Assignment =>
What you return should be only the lines in the entries below between the one holding "L’onda coreana" and the one holding "dalla professoressa Livia", ends included, with every picture left out.

Data for review =>
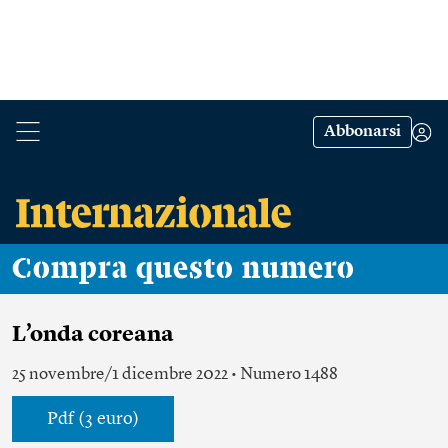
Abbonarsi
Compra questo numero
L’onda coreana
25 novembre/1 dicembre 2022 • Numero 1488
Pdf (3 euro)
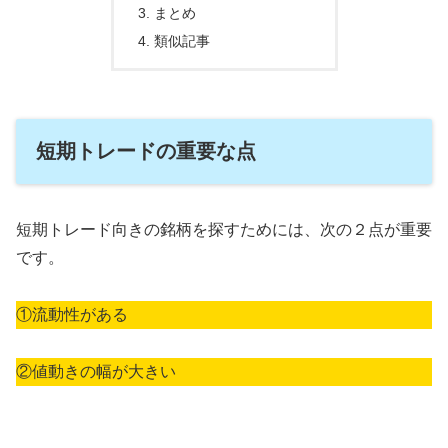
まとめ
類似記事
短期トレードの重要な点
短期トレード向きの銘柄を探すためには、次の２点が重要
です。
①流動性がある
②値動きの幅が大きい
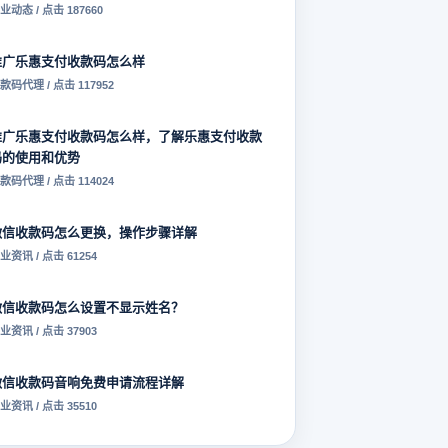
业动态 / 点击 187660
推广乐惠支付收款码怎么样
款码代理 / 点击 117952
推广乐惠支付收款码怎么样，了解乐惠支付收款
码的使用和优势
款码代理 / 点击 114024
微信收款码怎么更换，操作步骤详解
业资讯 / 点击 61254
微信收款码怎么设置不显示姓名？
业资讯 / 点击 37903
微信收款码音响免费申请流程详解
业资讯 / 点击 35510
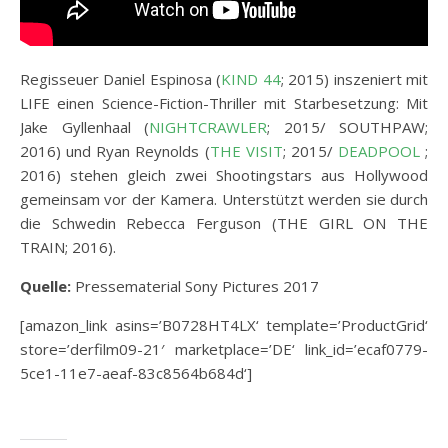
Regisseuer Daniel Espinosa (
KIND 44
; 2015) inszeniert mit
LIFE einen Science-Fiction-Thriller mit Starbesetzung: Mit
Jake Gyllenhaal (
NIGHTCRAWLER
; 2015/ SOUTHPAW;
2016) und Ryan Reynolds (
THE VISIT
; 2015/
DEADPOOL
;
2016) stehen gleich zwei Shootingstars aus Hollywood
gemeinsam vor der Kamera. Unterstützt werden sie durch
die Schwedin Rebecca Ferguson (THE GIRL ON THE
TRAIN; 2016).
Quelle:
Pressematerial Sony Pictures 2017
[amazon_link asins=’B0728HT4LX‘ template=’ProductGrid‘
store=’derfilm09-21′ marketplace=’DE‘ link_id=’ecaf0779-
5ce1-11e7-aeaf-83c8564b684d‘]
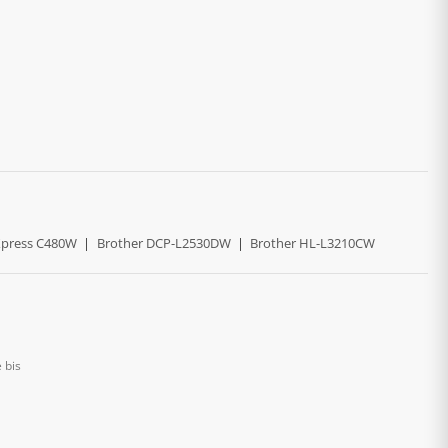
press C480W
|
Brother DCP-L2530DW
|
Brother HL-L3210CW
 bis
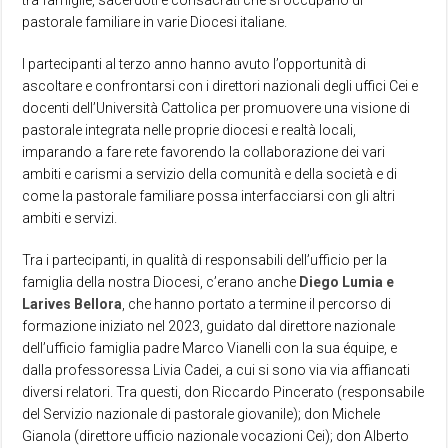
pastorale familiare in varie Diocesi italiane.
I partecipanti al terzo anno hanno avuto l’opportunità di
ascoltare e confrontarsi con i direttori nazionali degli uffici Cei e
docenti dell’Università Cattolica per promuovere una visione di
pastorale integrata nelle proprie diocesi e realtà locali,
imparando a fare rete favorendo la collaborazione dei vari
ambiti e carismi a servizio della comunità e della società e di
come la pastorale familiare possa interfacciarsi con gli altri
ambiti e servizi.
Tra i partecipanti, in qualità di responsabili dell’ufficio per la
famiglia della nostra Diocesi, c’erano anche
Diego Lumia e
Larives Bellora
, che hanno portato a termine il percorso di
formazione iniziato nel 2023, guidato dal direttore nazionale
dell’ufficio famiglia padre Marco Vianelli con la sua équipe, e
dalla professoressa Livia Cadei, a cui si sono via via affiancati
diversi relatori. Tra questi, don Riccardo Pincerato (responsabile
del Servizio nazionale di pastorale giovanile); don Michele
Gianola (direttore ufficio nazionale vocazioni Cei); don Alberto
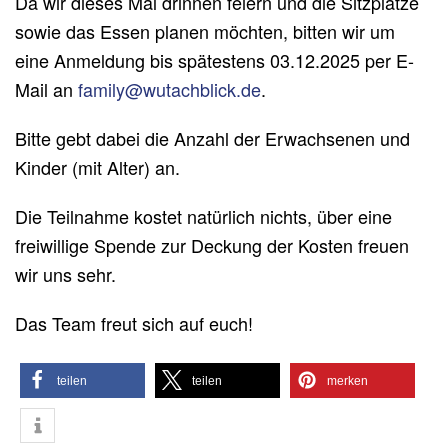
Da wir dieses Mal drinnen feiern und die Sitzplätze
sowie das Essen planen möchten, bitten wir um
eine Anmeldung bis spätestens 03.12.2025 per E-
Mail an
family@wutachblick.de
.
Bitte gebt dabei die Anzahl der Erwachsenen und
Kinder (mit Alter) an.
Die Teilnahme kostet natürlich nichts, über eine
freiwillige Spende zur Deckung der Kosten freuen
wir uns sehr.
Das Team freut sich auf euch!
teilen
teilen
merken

...

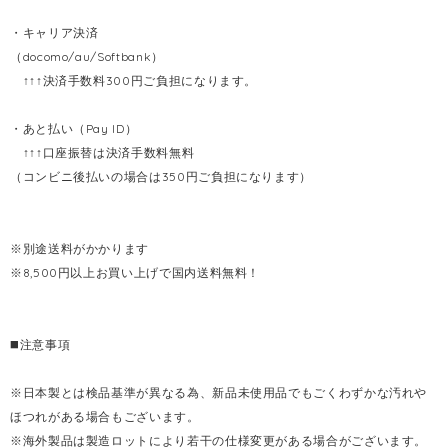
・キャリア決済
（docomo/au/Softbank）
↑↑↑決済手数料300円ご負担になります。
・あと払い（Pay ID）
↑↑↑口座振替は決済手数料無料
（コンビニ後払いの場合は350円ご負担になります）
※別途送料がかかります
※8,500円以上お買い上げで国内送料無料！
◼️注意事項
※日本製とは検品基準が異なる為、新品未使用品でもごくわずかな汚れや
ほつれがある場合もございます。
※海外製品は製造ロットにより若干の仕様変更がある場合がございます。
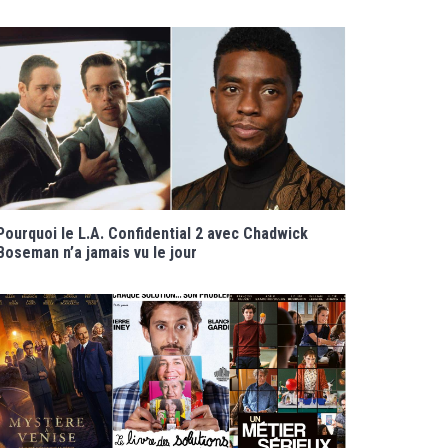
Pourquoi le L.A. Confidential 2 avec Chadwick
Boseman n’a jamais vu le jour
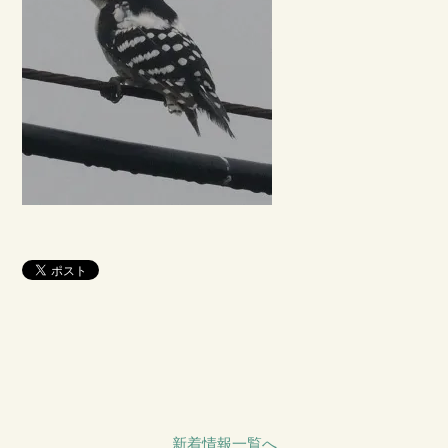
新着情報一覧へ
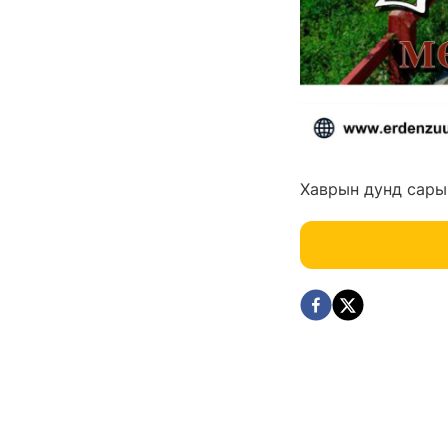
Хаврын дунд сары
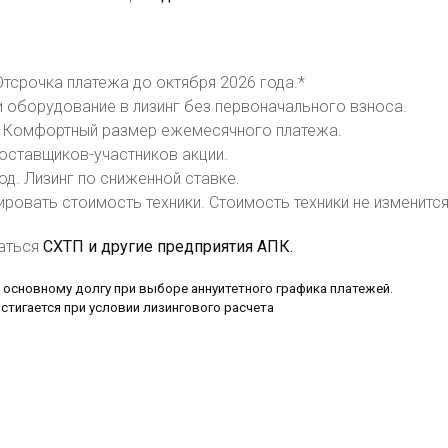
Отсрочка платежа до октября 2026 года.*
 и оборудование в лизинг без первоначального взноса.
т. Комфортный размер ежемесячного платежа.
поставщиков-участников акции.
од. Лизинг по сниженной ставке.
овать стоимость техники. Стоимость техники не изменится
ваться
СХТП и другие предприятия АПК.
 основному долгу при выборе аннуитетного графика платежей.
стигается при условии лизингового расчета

Solution for this exercise =>
L’onda coreana
25 novembre/1 dicembre 2022 • Numero 1488
Pdf (3 euro)
まとめ
類似記事
短期トレードの重要な点
短期トレード向きの銘柄を探すためには、次の２点が重要
です。
①流動性がある
②値動きの幅が大きい
业动态 / 点击 187660
推广乐惠支付收款码怎么样
款码代理 / 点击 117952
推广乐惠支付收款码怎么样，了解乐惠支付收款
码的使用和优势
款码代理 / 点击 114024
微信收款码怎么更换，操作步骤详解
业资讯 / 点击 61254
微信收款码怎么设置不显示姓名？
业资讯 / 点击 37903
微信收款码音响免费申请流程详解
业资讯 / 点击 35510
Regisseuer Daniel Espinosa (
KIND 44
; 2015) inszeniert mit
LIFE einen Science-Fiction-Thriller mit Starbesetzung: Mit
Jake Gyllenhaal (
NIGHTCRAWLER
; 2015/ SOUTHPAW;
2016) und Ryan Reynolds (
THE VISIT
; 2015/
DEADPOOL
;
2016) stehen gleich zwei Shootingstars aus Hollywood
gemeinsam vor der Kamera. Unterstützt werden sie durch
die Schwedin Rebecca Ferguson (THE GIRL ON THE
TRAIN; 2016).
Quelle:
Pressematerial Sony Pictures 2017
[amazon_link asins=’B0728HT4LX‘ template=’ProductGrid‘
store=’derfilm09-21′ marketplace=’DE‘ link_id=’ecaf0779-
5ce1-11e7-aeaf-83c8564b684d‘]
press C480W
|
Brother DCP-L2530DW
|
Brother HL-L3210CW
 bis
pastorale familiare in varie Diocesi italiane.
I partecipanti al terzo anno hanno avuto l’opportunità di
ascoltare e confrontarsi con i direttori nazionali degli uffici Cei e
docenti dell’Università Cattolica per promuovere una visione di
pastorale integrata nelle proprie diocesi e realtà locali,
imparando a fare rete favorendo la collaborazione dei vari
ambiti e carismi a servizio della comunità e della società e di
come la pastorale familiare possa interfacciarsi con gli altri
ambiti e servizi.
Tra i partecipanti, in qualità di responsabili dell’ufficio per la
famiglia della nostra Diocesi, c’erano anche
Diego Lumia e
Larives Bellora
, che hanno portato a termine il percorso di
formazione iniziato nel 2023, guidato dal direttore nazionale
dell’ufficio famiglia padre Marco Vianelli con la sua équipe, e
dalla professoressa Livia Cadei, a cui si sono via via affiancati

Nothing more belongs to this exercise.